Here, in A you have two value 2
and 8
. So the percentage should be 100 * 2 / (2+8)
and 100 * 8 / (2+8)
. For the id B, there is only one value so the Perc should be 100
Upvotes: 0
Views: 593
Reputation: 11
Considering your data is a pandas DataFrame named "data", the following code should do the trick:
data["Perc"] = data.apply(lambda x: x["FloatValue"] * 100 / data.groupby(["ID"]).sum()["FloatValue"][x["ID"]], axis=1)

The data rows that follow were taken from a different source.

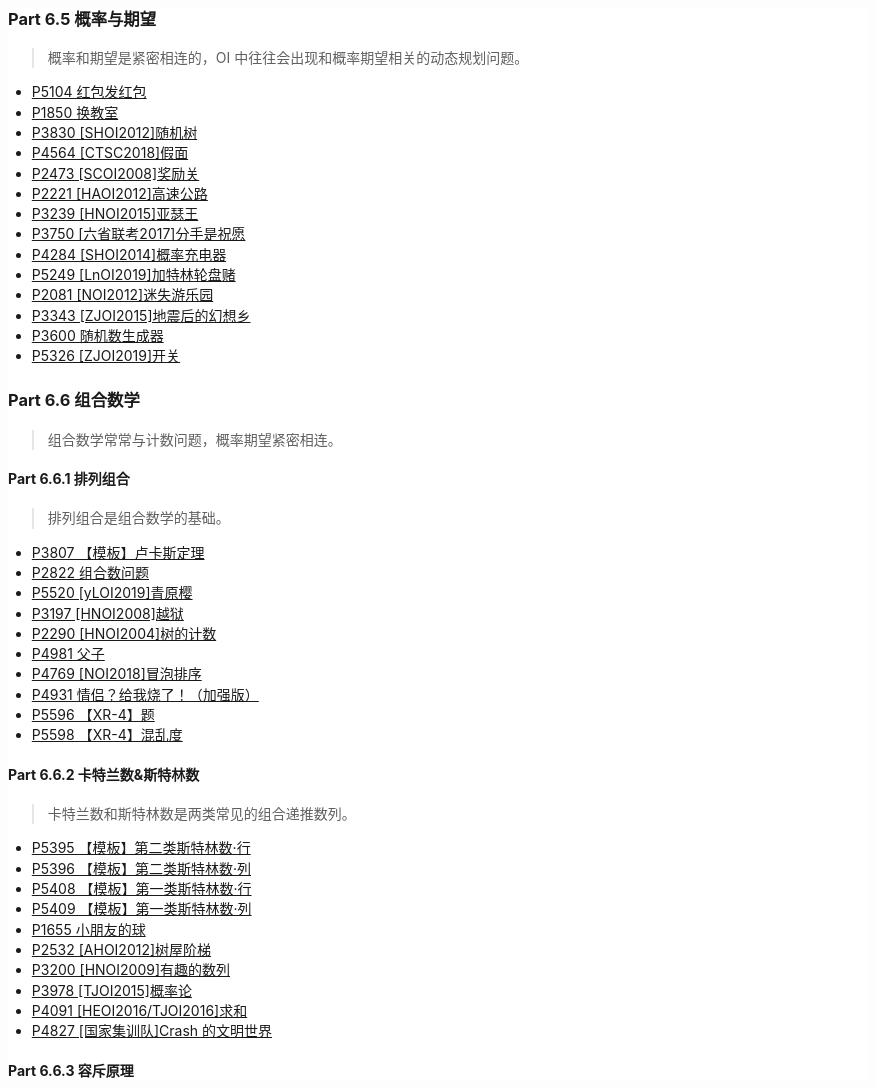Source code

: ### Part 6.5 概率与期望

> 概率和期望是紧密相连的，OI 中往往会出现和概率期望相关的动态规划问题。

- [P5104 红包发红包](https://www.luogu.com.cn/problem/P5104)
- [P1850 换教室](https://www.luogu.com.cn/problem/P1850)
- [P3830 [SHOI2012]随机树](https://www.luogu.com.cn/problem/P3830)
- [P4564 [CTSC2018]假面](https://www.luogu.com.cn/problem/P4564)
- [P2473 [SCOI2008]奖励关](https://www.luogu.com.cn/problem/P2473)
- [P2221 [HAOI2012]高速公路](https://www.luogu.com.cn/problem/P2221)
- [P3239 [HNOI2015]亚瑟王](https://www.luogu.com.cn/problem/P3239)
- [P3750 [六省联考2017]分手是祝愿](https://www.luogu.com.cn/problem/P3750)
- [P4284 [SHOI2014]概率充电器](https://www.luogu.com.cn/problem/P4284)
- [P5249 [LnOI2019]加特林轮盘赌](https://www.luogu.com.cn/problem/P5249)
- [P2081 [NOI2012]迷失游乐园](https://www.luogu.com.cn/problem/P2081)
- [P3343 [ZJOI2015]地震后的幻想乡](https://www.luogu.com.cn/problem/P3343)
- [P3600 随机数生成器](https://www.luogu.com.cn/problem/P3600)
- [P5326 [ZJOI2019]开关](https://www.luogu.com.cn/problem/P5326)

### Part 6.6 组合数学

> 组合数学常常与计数问题，概率期望紧密相连。

#### Part 6.6.1 排列组合

> 排列组合是组合数学的基础。

- [P3807 【模板】卢卡斯定理](https://www.luogu.com.cn/problem/P3807)
- [P2822 组合数问题](https://www.luogu.com.cn/problem/P2822)
- [P5520 [yLOI2019]青原樱](https://www.luogu.com.cn/problem/P5520)
- [P3197 [HNOI2008]越狱](https://www.luogu.com.cn/problem/P3197)
- [P2290 [HNOI2004]树的计数](https://www.luogu.com.cn/problem/P2290)
- [P4981 父子](https://www.luogu.com.cn/problem/P4981)
- [P4769 [NOI2018]冒泡排序](https://www.luogu.com.cn/problem/P4769)
- [P4931 情侣？给我烧了！（加强版）](https://www.luogu.com.cn/problem/P4931)
- [P5596 【XR-4】题](https://www.luogu.com.cn/problem/P5596)
- [P5598 【XR-4】混乱度](https://www.luogu.com.cn/problem/P5598)

#### Part 6.6.2 卡特兰数&斯特林数

> 卡特兰数和斯特林数是两类常见的组合递推数列。

- [P5395 【模板】第二类斯特林数·行](https://www.luogu.com.cn/problem/P5395)
- [P5396 【模板】第二类斯特林数·列](https://www.luogu.com.cn/problem/P5396)
- [P5408 【模板】第一类斯特林数·行](https://www.luogu.com.cn/problem/P5408)
- [P5409 【模板】第一类斯特林数·列](https://www.luogu.com.cn/problem/P5409)
- [P1655 小朋友的球](https://www.luogu.com.cn/problem/P1655)
- [P2532 [AHOI2012]树屋阶梯](https://www.luogu.com.cn/problem/P2532)
- [P3200 [HNOI2009]有趣的数列](https://www.luogu.com.cn/problem/P3200)
- [P3978 [TJOI2015]概率论](https://www.luogu.com.cn/problem/P3978)
- [P4091 [HEOI2016/TJOI2016]求和](https://www.luogu.com.cn/problem/P4091)
- [P4827 [国家集训队]Crash 的文明世界](https://www.luogu.com.cn/problem/P4827)

#### Part 6.6.3 容斥原理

It groups your items by ID and compute the total sum of FloatValue. The apply method of DataFrame then create a new Series by dividing the FloatValue by the corresponding group sum.
Upvotes: 1
Reputation: 4233
IIUC try:
df['Perc'] = df.groupby('ID')['FloatValue'].transform(lambda x: (x/x.sum()) * 100)
# Output
ID stringValue FloatValue Perc
0 A 'string' 2 20
1 A 'string2' 8 80
2 B 'string' 5 100
Upvotes: 1
Reputation: 1145
If the 5 -> 100% is a typo and you literally just mean how can I make my number look like a percentage, you can do that easily.
If you want it to be % literally then you will have to divide by 10, and you can print it by multiplying by 100.
If you want it to be a percentage and you will keep that in mind, then do the opposite and multiply by 10.
You can do this by simply doing:
df["Perc"] = df["FloatValue"] * 10
Upvotes: 0